### WORK TO COMPLETE
Nothing in the listing below should be skipped, so transcribe it all exactly.

•••

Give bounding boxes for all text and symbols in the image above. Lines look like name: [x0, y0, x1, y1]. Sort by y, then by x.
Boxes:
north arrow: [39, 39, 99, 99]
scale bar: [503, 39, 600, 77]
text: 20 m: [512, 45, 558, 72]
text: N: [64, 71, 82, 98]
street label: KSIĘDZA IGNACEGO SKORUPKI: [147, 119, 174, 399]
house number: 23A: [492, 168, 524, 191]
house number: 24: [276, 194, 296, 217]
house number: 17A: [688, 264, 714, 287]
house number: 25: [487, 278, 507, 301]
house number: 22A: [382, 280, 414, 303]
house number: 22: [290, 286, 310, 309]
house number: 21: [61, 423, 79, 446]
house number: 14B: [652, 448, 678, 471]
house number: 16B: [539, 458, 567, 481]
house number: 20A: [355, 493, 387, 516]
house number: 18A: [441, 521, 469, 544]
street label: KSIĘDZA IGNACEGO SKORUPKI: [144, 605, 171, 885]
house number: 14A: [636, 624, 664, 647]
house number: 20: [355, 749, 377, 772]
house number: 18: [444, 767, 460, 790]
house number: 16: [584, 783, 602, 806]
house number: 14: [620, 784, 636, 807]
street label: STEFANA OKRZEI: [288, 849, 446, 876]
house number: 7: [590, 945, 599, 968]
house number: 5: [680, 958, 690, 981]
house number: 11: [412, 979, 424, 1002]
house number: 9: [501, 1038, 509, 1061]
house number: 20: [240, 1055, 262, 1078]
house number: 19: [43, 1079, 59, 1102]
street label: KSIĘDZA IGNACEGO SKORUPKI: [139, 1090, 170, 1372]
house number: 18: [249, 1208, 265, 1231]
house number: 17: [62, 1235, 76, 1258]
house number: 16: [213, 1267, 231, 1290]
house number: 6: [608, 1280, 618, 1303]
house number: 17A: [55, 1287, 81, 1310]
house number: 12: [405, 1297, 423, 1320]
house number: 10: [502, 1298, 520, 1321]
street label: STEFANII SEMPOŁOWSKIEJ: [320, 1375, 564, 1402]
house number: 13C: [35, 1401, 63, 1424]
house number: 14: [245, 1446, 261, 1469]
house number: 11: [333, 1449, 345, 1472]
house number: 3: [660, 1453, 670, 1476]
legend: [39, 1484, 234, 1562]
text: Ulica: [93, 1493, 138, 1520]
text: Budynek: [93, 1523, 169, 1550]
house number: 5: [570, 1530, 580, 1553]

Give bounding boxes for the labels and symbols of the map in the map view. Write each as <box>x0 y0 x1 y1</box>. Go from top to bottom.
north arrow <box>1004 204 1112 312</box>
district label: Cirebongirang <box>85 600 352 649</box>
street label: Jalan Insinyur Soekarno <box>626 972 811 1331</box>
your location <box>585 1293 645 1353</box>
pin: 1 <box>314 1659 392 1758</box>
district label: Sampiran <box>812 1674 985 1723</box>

•••

### SOLUTION FOR THIS EXERCISE
Give bounding boxes for all text and symbols in the image above. Lines look like name: [x0, y0, x1, y1]. Sort by y, then by x.
Boxes:
north arrow: [39, 39, 99, 99]
scale bar: [503, 39, 600, 77]
text: 20 m: [512, 45, 558, 72]
text: N: [64, 71, 82, 98]
street label: KSIĘDZA IGNACEGO SKORUPKI: [147, 119, 174, 399]
house number: 23A: [492, 168, 524, 191]
house number: 24: [276, 194, 296, 217]
house number: 17A: [688, 264, 714, 287]
house number: 25: [487, 278, 507, 301]
house number: 22A: [382, 280, 414, 303]
house number: 22: [290, 286, 310, 309]
house number: 21: [61, 423, 79, 446]
house number: 14B: [652, 448, 678, 471]
house number: 16B: [539, 458, 567, 481]
house number: 20A: [355, 493, 387, 516]
house number: 18A: [441, 521, 469, 544]
street label: KSIĘDZA IGNACEGO SKORUPKI: [144, 605, 171, 885]
house number: 14A: [636, 624, 664, 647]
house number: 20: [355, 749, 377, 772]
house number: 18: [444, 767, 460, 790]
house number: 16: [584, 783, 602, 806]
house number: 14: [620, 784, 636, 807]
street label: STEFANA OKRZEI: [288, 849, 446, 876]
house number: 7: [590, 945, 599, 968]
house number: 5: [680, 958, 690, 981]
house number: 11: [412, 979, 424, 1002]
house number: 9: [501, 1038, 509, 1061]
house number: 20: [240, 1055, 262, 1078]
house number: 19: [43, 1079, 59, 1102]
street label: KSIĘDZA IGNACEGO SKORUPKI: [139, 1090, 170, 1372]
house number: 18: [249, 1208, 265, 1231]
house number: 17: [62, 1235, 76, 1258]
house number: 16: [213, 1267, 231, 1290]
house number: 6: [608, 1280, 618, 1303]
house number: 17A: [55, 1287, 81, 1310]
house number: 12: [405, 1297, 423, 1320]
house number: 10: [502, 1298, 520, 1321]
street label: STEFANII SEMPOŁOWSKIEJ: [320, 1375, 564, 1402]
house number: 13C: [35, 1401, 63, 1424]
house number: 14: [245, 1446, 261, 1469]
house number: 11: [333, 1449, 345, 1472]
house number: 3: [660, 1453, 670, 1476]
legend: [39, 1484, 234, 1562]
text: Ulica: [93, 1493, 138, 1520]
text: Budynek: [93, 1523, 169, 1550]
house number: 5: [570, 1530, 580, 1553]

Give bounding boxes for the labels and symbols of the map in the map view. Write each as <box>x0 y0 x1 y1</box>. Go from top to bottom.
north arrow <box>1004 204 1112 312</box>
district label: Cirebongirang <box>85 600 352 649</box>
street label: Jalan Insinyur Soekarno <box>626 972 811 1331</box>
your location <box>585 1293 645 1353</box>
pin: 1 <box>314 1659 392 1758</box>
district label: Sampiran <box>812 1674 985 1723</box>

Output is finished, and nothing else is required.